Many didn’t get back on schedule even after clinics reopened.

The new study shows the effect may have been greatest in areas where such care is already likely falling behind experts’ recommendations.

Researchers looked at screenings for breast cancer, cervical cancer, and sexually transmitted infections (STI), as well as two types of birth control care: prescriptions for oral contraceptives and insertions of longer-acting devices.

For all of 2020, adult women covered by Michigan’s largest private health insurer were 20% to 30% less likely to receive these services than they were in 2019.

As expected, there was a sharp drop in most such care during Michigan’s first pandemic peak in March and April 2020. That includes the weeks when the state’s public health orders paused all non-essential health care, and many health clinics closed, to reduce the risk of coronavirus transmission and free up health providers for the surge of a brand-new disease caused by a little-understood virus.

But even after clinics reopened, there was no added increase in these services during the rest of the year to make up for lost time.

From July 2020 to the end of the year, women got most of these kinds of care at pre-pandemic levels, but not at higher levels that would catch up on missed care.
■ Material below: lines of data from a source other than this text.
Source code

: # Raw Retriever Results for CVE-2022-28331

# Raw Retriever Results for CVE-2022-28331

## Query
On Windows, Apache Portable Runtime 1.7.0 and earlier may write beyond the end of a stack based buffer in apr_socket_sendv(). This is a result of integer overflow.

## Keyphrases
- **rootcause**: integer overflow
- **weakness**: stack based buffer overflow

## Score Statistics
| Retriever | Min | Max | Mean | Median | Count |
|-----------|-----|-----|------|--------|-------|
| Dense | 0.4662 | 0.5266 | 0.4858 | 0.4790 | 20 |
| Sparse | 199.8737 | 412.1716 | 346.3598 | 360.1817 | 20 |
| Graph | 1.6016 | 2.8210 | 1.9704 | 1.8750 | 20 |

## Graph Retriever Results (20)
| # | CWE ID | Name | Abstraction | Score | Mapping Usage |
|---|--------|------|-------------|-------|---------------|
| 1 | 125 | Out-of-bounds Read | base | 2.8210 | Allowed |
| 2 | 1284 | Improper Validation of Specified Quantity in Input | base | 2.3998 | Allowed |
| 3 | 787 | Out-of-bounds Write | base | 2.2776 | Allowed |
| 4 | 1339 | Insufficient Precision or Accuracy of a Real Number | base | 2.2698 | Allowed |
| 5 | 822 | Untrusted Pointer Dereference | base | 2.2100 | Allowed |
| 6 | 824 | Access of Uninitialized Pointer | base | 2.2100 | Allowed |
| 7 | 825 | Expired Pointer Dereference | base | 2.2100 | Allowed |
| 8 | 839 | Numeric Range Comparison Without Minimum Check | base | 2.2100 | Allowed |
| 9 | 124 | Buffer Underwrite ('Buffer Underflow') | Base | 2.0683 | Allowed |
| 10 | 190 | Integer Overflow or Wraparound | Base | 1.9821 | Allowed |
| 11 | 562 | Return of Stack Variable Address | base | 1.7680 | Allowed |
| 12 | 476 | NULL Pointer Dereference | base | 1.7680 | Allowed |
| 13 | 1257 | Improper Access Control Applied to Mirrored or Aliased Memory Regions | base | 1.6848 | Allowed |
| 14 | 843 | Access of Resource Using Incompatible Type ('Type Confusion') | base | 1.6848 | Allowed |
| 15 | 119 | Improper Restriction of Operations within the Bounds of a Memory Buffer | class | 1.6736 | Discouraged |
“This recovery to baseline levels, but not above them, means a group of women missed these services all year. The question is, what will that mean for them over the longer term?” says Nora Becker, a primary care doctor at Michigan Medicine, the University of Michigan’s academic medical center, and lead author of the study in JAMA Health Forum.

“We don’t know yet whether they have caught up in 2021, but we will need to keep looking at the data as they become available.”